→ **Records provided**
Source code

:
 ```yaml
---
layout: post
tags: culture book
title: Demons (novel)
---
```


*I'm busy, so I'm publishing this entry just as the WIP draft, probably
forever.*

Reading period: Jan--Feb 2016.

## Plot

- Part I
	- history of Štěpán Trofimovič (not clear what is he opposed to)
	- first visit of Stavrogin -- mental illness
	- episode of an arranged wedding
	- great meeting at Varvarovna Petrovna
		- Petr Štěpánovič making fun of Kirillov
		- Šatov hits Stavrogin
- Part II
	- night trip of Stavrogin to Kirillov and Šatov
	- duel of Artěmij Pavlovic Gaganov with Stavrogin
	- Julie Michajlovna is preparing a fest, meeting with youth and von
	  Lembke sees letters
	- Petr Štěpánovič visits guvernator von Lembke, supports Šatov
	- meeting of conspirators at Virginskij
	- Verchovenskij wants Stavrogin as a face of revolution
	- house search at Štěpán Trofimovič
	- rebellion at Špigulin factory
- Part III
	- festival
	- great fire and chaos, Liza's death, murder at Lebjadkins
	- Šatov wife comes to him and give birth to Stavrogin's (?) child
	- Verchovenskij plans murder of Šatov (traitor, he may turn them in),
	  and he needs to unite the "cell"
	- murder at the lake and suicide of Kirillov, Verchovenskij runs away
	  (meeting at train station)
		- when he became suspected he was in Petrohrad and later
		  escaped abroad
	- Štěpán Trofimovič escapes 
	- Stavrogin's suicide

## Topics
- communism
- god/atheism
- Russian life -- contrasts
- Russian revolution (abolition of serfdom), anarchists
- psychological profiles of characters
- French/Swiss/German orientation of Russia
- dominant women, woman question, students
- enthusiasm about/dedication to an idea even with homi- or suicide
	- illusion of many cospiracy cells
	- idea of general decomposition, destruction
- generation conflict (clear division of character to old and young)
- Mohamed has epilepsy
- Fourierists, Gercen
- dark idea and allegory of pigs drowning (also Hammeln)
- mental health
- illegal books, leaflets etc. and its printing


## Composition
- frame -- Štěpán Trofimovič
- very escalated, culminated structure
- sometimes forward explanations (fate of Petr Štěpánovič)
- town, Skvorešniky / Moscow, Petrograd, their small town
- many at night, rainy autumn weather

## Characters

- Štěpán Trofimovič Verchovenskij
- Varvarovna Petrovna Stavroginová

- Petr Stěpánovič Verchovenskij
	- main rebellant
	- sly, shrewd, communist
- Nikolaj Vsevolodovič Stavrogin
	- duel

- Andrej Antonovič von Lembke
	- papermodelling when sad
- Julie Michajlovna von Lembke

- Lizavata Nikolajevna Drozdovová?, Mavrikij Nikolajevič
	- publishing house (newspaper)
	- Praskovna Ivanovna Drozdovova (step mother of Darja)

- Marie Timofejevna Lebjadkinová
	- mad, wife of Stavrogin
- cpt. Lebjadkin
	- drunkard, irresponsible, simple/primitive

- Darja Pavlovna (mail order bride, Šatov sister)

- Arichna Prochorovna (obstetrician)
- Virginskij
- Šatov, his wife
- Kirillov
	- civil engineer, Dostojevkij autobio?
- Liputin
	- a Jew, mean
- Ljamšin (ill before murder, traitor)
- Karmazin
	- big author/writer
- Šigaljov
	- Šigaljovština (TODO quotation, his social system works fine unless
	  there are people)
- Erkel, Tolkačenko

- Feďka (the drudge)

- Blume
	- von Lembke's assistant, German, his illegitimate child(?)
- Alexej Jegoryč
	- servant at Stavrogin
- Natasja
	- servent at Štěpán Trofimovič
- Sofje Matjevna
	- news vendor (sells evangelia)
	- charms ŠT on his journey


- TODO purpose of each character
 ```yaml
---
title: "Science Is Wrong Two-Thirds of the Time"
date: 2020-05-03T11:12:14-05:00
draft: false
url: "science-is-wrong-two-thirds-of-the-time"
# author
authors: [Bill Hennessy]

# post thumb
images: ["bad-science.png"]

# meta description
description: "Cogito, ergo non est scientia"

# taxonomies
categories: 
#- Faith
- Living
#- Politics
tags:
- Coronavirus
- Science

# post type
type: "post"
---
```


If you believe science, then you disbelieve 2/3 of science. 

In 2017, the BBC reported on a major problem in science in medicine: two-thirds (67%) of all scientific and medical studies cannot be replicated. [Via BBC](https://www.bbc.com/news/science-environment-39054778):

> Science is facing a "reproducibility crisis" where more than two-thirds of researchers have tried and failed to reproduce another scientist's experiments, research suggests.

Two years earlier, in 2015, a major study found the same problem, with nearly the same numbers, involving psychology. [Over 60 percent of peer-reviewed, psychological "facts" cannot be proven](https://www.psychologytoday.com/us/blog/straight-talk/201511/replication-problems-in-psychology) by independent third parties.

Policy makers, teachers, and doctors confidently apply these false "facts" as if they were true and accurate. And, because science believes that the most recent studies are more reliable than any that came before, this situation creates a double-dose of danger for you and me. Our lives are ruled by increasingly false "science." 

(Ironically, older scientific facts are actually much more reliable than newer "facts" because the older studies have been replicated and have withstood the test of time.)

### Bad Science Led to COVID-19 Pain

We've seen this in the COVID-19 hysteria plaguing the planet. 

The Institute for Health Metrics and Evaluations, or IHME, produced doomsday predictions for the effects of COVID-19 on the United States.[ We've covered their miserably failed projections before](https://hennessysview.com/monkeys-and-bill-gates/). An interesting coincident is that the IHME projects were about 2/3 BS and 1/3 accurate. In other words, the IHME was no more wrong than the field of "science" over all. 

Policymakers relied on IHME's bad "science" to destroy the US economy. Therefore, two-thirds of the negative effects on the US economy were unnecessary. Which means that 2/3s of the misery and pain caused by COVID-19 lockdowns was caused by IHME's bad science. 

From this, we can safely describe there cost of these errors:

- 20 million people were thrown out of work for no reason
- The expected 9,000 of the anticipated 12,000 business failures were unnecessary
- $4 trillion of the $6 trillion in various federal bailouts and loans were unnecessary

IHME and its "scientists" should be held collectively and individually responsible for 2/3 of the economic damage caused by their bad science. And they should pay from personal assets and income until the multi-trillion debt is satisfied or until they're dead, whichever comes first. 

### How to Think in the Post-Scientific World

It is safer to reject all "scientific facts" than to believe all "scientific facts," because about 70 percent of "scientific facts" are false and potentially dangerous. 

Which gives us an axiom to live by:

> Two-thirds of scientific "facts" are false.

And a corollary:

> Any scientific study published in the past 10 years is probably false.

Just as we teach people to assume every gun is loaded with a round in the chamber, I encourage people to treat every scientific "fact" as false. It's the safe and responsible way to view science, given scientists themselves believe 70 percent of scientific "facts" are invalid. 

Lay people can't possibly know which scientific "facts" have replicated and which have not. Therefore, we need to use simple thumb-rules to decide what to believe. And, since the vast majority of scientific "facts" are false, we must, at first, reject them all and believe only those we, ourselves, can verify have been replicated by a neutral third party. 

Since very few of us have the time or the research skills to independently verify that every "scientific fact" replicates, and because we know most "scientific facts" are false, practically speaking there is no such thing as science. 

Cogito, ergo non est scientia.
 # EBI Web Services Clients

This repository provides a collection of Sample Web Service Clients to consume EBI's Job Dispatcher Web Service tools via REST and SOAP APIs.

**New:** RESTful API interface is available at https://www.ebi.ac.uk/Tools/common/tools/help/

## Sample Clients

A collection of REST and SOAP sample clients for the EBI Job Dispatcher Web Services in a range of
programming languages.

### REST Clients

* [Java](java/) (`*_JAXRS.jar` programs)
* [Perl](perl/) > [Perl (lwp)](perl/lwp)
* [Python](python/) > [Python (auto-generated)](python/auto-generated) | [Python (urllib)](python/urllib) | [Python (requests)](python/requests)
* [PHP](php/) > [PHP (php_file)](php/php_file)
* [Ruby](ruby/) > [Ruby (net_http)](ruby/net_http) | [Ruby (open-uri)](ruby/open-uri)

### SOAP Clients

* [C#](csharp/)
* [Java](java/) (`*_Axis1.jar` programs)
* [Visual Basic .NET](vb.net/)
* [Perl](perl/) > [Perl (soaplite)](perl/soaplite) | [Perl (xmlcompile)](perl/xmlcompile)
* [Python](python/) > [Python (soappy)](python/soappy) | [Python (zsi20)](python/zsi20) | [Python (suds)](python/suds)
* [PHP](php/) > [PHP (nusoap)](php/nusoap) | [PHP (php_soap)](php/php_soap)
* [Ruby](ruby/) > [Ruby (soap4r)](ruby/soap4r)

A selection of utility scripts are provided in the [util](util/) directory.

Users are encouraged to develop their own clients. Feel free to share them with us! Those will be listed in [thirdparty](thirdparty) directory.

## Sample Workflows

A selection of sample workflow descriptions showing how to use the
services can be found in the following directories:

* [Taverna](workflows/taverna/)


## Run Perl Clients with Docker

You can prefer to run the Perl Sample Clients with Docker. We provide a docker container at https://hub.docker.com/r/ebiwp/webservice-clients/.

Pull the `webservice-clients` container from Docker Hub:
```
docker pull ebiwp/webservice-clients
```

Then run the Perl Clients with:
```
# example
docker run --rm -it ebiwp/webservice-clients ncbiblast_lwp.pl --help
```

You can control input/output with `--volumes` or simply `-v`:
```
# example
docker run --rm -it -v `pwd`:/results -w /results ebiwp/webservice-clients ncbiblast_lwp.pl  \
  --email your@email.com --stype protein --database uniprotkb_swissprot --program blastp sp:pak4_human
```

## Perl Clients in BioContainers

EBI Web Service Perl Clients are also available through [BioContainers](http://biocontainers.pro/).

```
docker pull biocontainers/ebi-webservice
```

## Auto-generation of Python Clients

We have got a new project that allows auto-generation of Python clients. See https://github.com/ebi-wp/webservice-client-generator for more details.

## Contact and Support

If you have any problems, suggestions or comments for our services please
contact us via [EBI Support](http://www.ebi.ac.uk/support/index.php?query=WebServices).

→ **Goal of the exercise**
Spot every line in the entries that includes the word "problems", and copy each one out.

→ **Your response**
Two years earlier, in 2015, a major study found the same problem, with nearly the same numbers, involving psychology. [Over 60 percent of peer-reviewed, psychological "facts" cannot be proven](https://www.psychologytoday.com/us/blog/straight-talk/201511/replication-problems-in-psychology) by independent third parties.
If you have any problems, suggestions or comments for our services please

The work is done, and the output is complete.